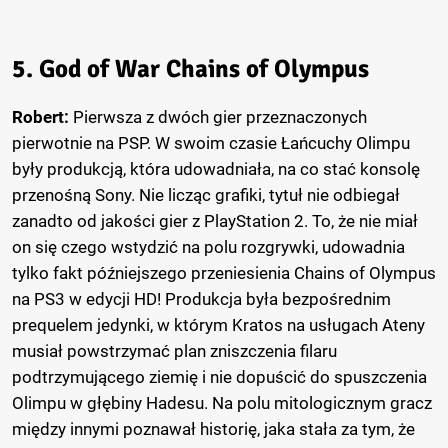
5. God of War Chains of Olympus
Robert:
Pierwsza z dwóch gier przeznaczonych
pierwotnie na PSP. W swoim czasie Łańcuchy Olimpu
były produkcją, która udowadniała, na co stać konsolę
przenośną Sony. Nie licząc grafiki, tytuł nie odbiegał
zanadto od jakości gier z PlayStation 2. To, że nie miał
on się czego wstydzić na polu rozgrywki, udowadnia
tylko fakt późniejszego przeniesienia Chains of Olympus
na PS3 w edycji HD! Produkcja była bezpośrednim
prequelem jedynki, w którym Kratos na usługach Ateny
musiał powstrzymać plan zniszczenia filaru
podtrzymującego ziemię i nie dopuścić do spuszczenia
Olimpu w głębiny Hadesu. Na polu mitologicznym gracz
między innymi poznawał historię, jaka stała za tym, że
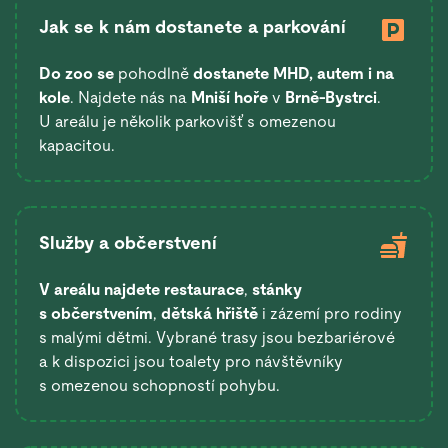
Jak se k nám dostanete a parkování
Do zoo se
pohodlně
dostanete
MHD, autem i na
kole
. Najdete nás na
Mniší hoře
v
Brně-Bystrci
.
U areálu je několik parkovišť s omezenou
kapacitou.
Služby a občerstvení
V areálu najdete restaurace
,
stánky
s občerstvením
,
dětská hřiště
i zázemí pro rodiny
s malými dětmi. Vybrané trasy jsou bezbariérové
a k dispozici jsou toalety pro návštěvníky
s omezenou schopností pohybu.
──────────────────────────────
### [Work required]
For the word "areálu", count how many lines of the entries contain it; give the number and nothing more.

### [Exercise result]
2